### 待完成任务
**1.** 请打印页面摘录中从“sns.distplot(np.log1p(data['price']), ax=axes[1])”到“corrmatrix = data.corr()”的部分。
**2.** 请列出页面摘录的代码中调用的全部 seaborn(sns)函数,每个函数只列一次。
**3.** 请将页面摘录中的这句话译成英文:“可以看出借用np.log1p函数 可以将房间价格数据的分布转换成近似的高斯分布。”

### 页面摘录
讨论了所以特征的分布之后,接下来对目标列,房间价格的分布进行探索。
fig, axes = plt.subplots(1,3, figsize=(21,6))
sns.distplot(data['price'], ax=axes[0])
sns.distplot(np.log1p(data['price']), ax=axes[1])
axes[1].set_xlabel('log(1+price)')
sm.qqplot(np.log1p(data['price'])#数据
,stats.norm#分布方式
, fit=True#大概就是个自动进行fit的设置:如果fit为true,则dist的参数使用dist.fit自动拟合
, line='45'#线的设置
, ax=axes[2]);
可以看出借用np.log1p函数 可以将房间价格数据的分布转换成近似的高斯分布。
Combined_data['price'] = np.log1p(Combined_data['price'])
对相关性的分析采用皮尔斯相关系数,皮尔森相关系数的大小,可以反映出两个变量之间线性相关的程度。
借助seaborn中的热力图(heatmap)进行可视化。
corrmatrix = data.corr()
f, ax = plt.subplots(figsize=(15,12))
sns.heatmap(corrmatrix, vmax=0.8, square=True,annot=True
1.从热力图可以看出,总评论数量(number_of_reviews)和每月评论数量(reviews_per_month)的相关性最高,皮尔森系数为0.59;最新评论日期(last_review)和月平均评论量的相关性排第二, 总评论数和最新评论时间的相关性排第三,说明这三个特征之间的关系比较密切,这也是合理的。
2.从负相关来看,月均评论数量确实和最少预定天数之间存在着相对高一点的负相关关系,这与我们在 3.6 Reviews per month的分析一致。
3.房价(price)与经度之间的相关性相较其他特征更高,为-0.33。
皮尔森相关系数只能反映特征两两之间的线性相关程度,为了更加直观的探究各特征之间的相关性,使用散点图矩阵将特征进行两两之间的可视化。这里只选取数值型数据进行可视化
sns.pairplot(Combined_data.select_dtypes(exclude=['object']),height=3.5)
单独查看房价,经纬度和评论数量的散点图
fig,ax=plt.subplots(1,3,figsize=(16,5))
ax[0].scatter(x=data['number_of_reviews'],y=np.exp(data['price'])-1,alpha=.5)
ax[0].set_xlabel(xlabel='number_of_reviews')
ax[0].set_ylabel(ylabel='price')
ax[1].scatter(x=data['number_of_reviews'],y=data['longitude'],alpha=.5)
ax[1].set_xlabel(xlabel='number_of_reviews')
ax[1].set_ylabel(ylabel='longitude')
ax[2].scatter(x=data['number_of_reviews'],y=data['latitude'],alpha=.5)
ax[2].set_xlabel(xlabel='number_of_reviews')

### 数据摘录
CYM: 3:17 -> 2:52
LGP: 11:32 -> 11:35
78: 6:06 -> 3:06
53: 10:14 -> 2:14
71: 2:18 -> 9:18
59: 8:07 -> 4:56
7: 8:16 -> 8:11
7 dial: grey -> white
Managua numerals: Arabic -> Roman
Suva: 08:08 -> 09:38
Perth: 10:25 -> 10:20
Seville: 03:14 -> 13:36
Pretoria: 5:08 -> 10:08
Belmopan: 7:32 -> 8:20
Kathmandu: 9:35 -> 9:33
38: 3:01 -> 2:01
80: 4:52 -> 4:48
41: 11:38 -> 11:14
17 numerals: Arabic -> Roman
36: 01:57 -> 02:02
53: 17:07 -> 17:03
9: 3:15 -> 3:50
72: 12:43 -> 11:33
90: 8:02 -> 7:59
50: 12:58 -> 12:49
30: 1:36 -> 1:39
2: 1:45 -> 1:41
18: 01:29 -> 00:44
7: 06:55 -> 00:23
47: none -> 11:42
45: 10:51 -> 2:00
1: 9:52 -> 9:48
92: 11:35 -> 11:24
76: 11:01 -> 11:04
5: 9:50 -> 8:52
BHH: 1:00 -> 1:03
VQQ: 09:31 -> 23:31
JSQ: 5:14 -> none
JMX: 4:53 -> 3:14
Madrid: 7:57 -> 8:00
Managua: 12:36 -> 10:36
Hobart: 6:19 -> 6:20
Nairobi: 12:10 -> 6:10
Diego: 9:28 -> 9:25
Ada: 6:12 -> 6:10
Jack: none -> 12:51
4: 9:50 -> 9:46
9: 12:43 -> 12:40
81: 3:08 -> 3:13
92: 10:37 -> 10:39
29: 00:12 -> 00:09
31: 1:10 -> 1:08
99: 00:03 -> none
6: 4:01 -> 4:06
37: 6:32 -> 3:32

### 完整解答
**1.**
sns.distplot(np.log1p(data['price']), ax=axes[1])
axes[1].set_xlabel('log(1+price)')
sm.qqplot(np.log1p(data['price'])#数据
,stats.norm#分布方式
, fit=True#大概就是个自动进行fit的设置:如果fit为true,则dist的参数使用dist.fit自动拟合
, line='45'#线的设置
, ax=axes[2]);
可以看出借用np.log1p函数 可以将房间价格数据的分布转换成近似的高斯分布。
Combined_data['price'] = np.log1p(Combined_data['price'])
对相关性的分析采用皮尔斯相关系数,皮尔森相关系数的大小,可以反映出两个变量之间线性相关的程度。
借助seaborn中的热力图(heatmap)进行可视化。
corrmatrix = data.corr()

**2.**
sns.distplot
sns.heatmap
sns.pairplot

**3.** It can be seen that the np.log1p function can transform the distribution of the room price data into an approximately Gaussian distribution.